Les personnages de Wes Anderson sont toujours des êtres cabossés par la vie. Ils sont souvent reclus, ou cachés du monde (le motif insulaire amplifiant cela). Tristes, seuls, ou amers, les héros andersonniens sont à la recherche d’un lieu où vivre, où trouver un apaisement.
Motif de la maison et du lieu
Il suffit de lire les titres de ses films pour comprendre que les lieux structurent son cinéma : Rushmore (1998) désigne un établissement scolaire, le dernier plan de Moonrise Kingdom (2012) confirme que le titre est un lieu. Il en va de même pour Hôtel Chevalier (2007) The Grand Budapest Hotel (2014) ou L’Ile aux chiens (2018).
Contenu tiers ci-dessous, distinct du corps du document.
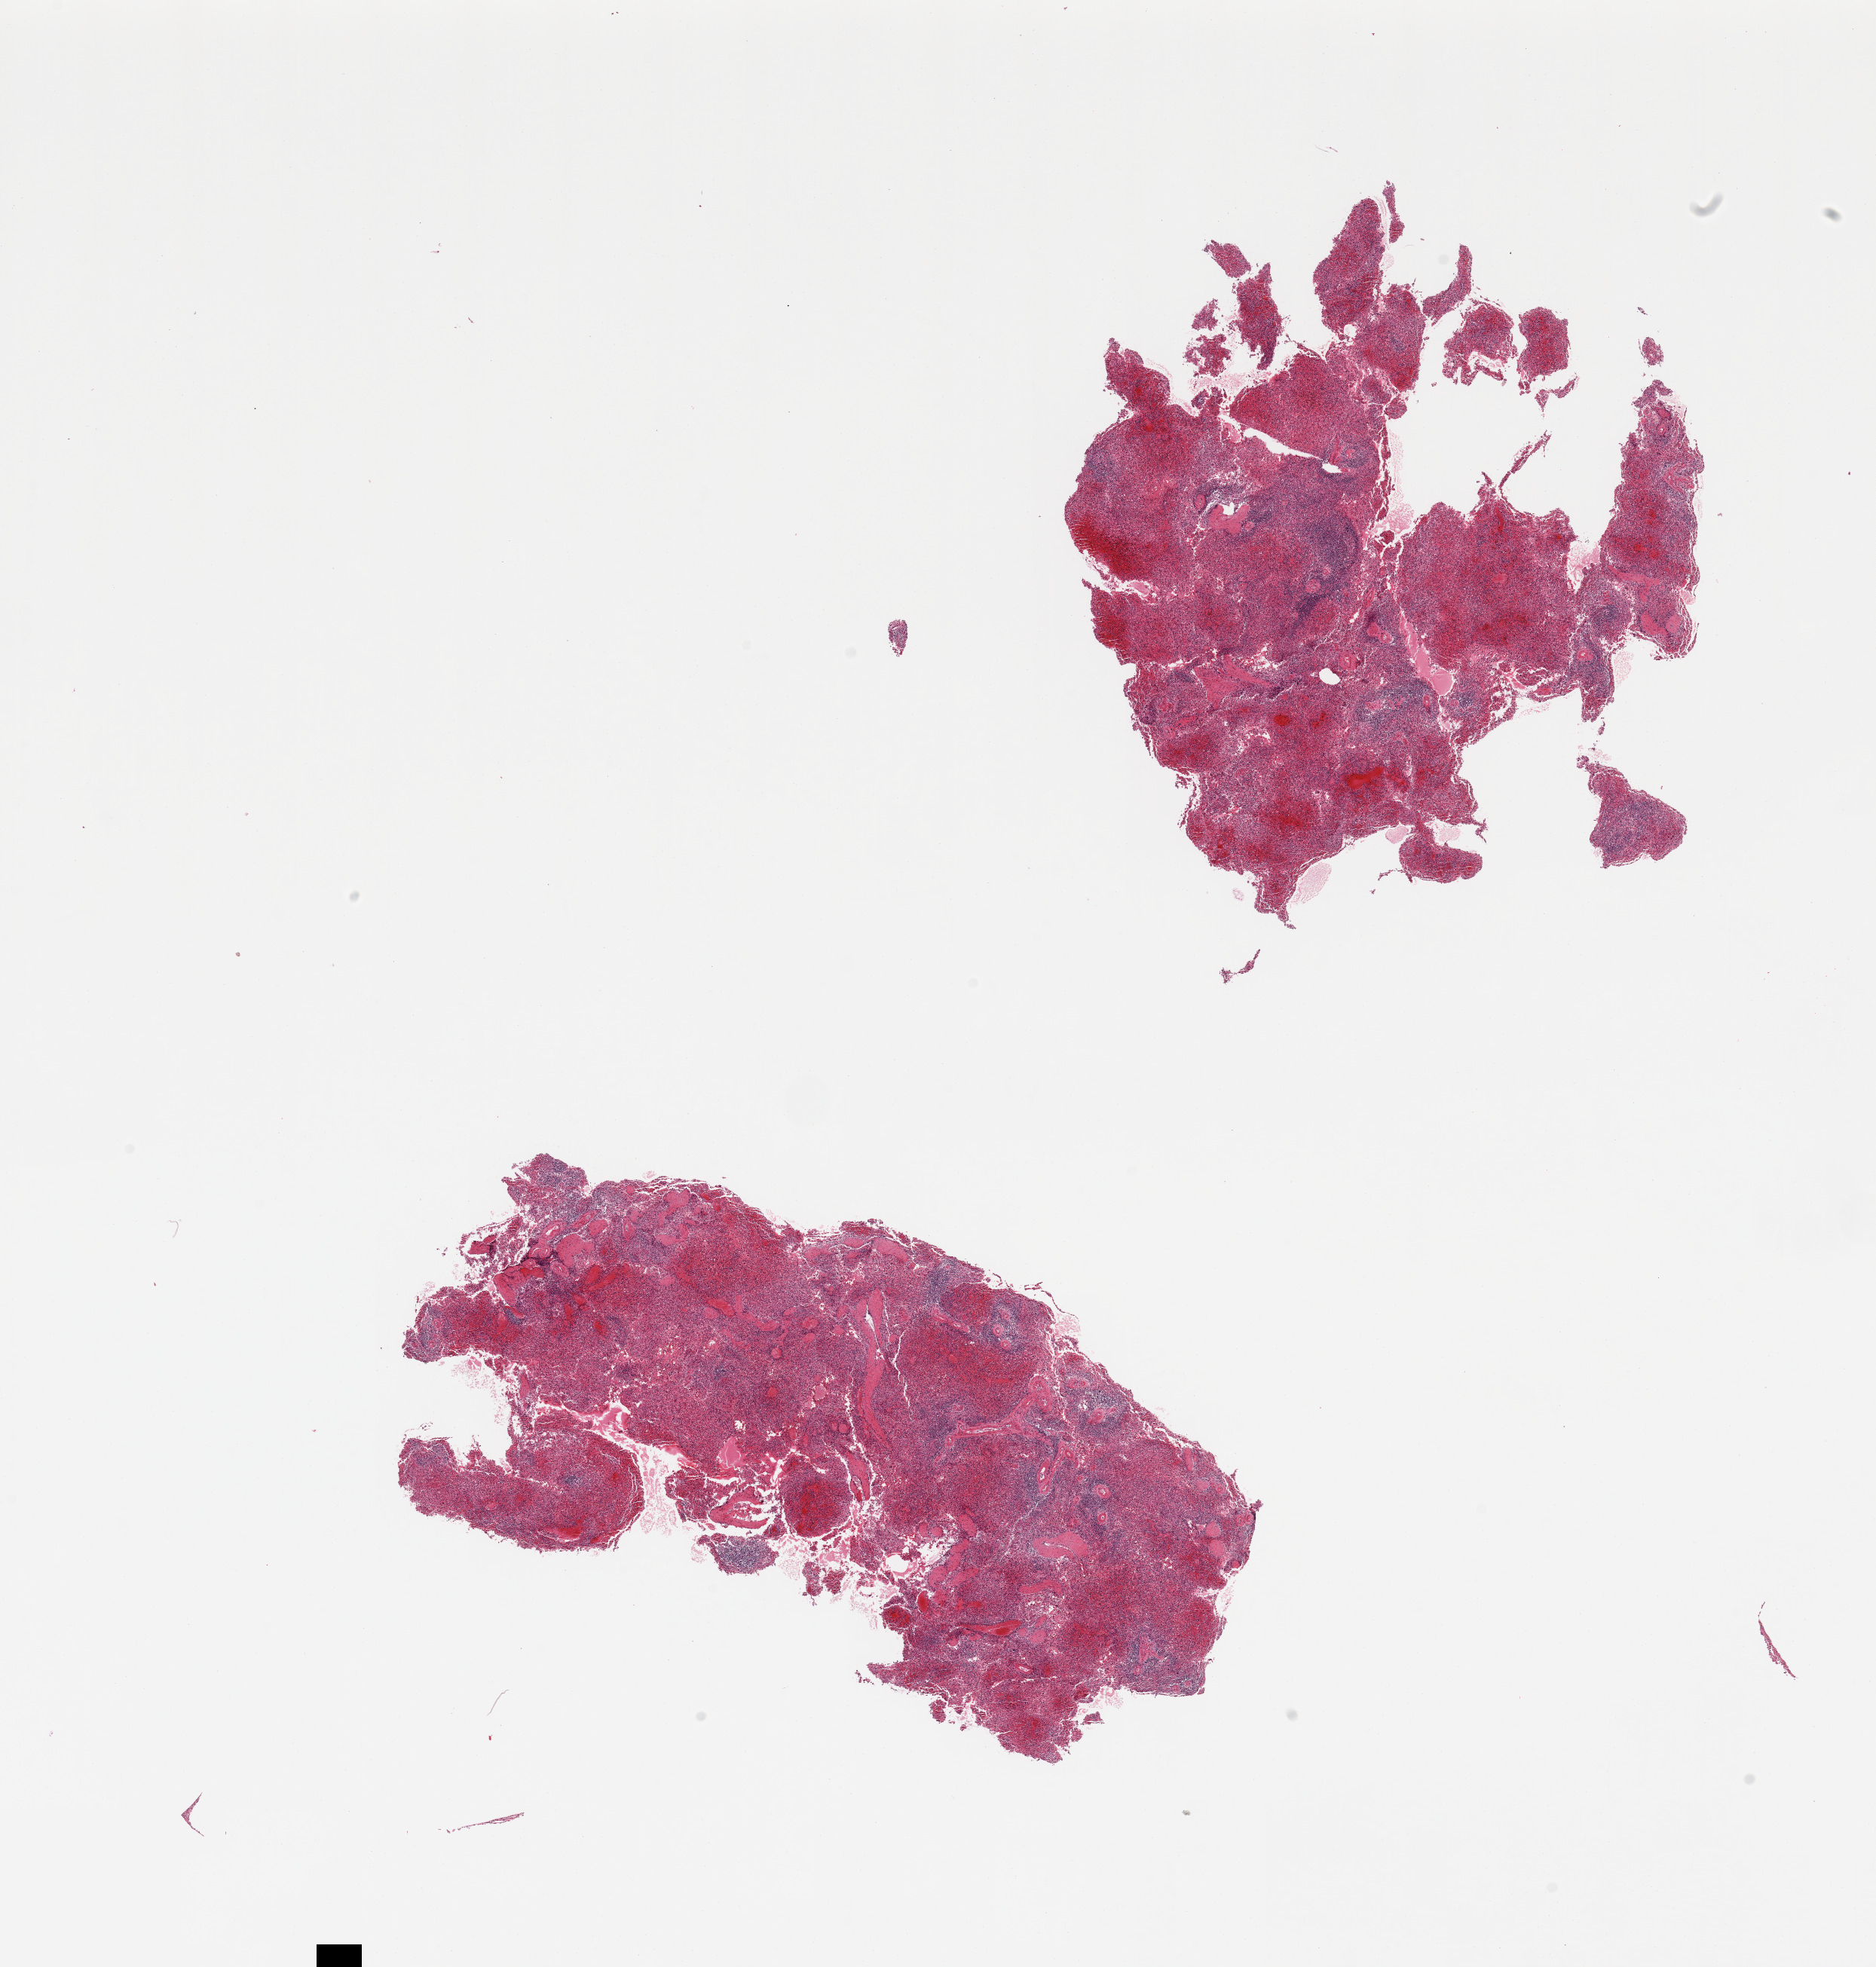
Whole-slide image, H&E stain, low-resolution overview of the scanned area, about 19.7 x 20.6 mm, PAXgene-fixed, paraffin-embedded tissue, target tissue: spleen, donor tissue sample. Donor: female.
- reviewer comment on this tissue sample: 2 pieces, congested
Mais chez Wes Anderson, le motif de la maison, ce domus où l’on se retrouve et où l’on vit en famille (... et où l’on invente peut-être une famille) ne se réduit pas au modèle classique et bourgeois de la maison comme pour La Famille Tenenbaum (2001). Il y a chez Anderson une très grande mobilité de ce motif, allant de la chambre hôtel (Hôtel Chevalier) à l’hôtel dans son ensemble (The Grand Budapest Hotel), des terriers de Fantastic Mr Fox (2010) à l’île dans Moonrise Kingdom ou L’Ile aux chiens.
Les formes de l’habitat ne se réduisent pas à ces espaces classiques puisqu’un bateau et un sous-marin dans La Vie aquatique (2004) ou un train dans A bord du Darjeeling Limited (2007) deviennent ses espaces de vie possible. Car tous les personnages chez Wes Anderson cherchent des lieux où vivre. Chacun tente de renouveler un espace commun ou d’inventer une communauté. De l’école à l’hôtel, du train au sous-marin, du terrier au bateau, il n’y a pas chez Anderson de lieu type où vivre et où tenter l’aventure du commun.
Inventer un espace où vivre
La figure de l’orphelin est centrale dans son œuvre. C’est littéralement le sujet dominant de son cinéma. Les orphelins sont très souvent les personnages principaux de ses films. Max Fischer dans Rushmore a perdu sa mère. Margot dans La Famille Tenenbaum est adoptée. Ned dans La Vie aquatique cherche son père après la mort de sa mère. Sam, dans Moonrise Kingdom, est orphelin, tout comme Zero Moustafa dans The Grand Budapest Hotel ou Atari Kobayashi dans L’Ile aux chiens.
Certains cherchent une figure paternelle ou familiale mais tous veulent trouver et construire un domus, un espace où vivre. Car l’orphelin est essentiellement sans espace. Il est dans cette fragilité absolue et dans ce dénuement complet, parfaitement incarnés par Sam le rejeté et Zero l’apatride. Tous inventent un lieu où vivre. La marque de cette fragilité est régulièrement mise en scène par Wes Anderson au travers de la tente, un habitat aussi symbolique qu’incertain. C’est la tente à l’intérieur de la maison pour Ritchie Tenenbaum. Et celle de Sam qui, dans Moonrise Kingdom, devient autant espace d’évasion que lieu de vie de la fin de l’enfance. La tente est l’enclave intime au milieu du monde hostile, l’espace intérieur d’un individu ou d’un couple à la légitimité incertaine (Margot et Ritchie, Sam et Suzy).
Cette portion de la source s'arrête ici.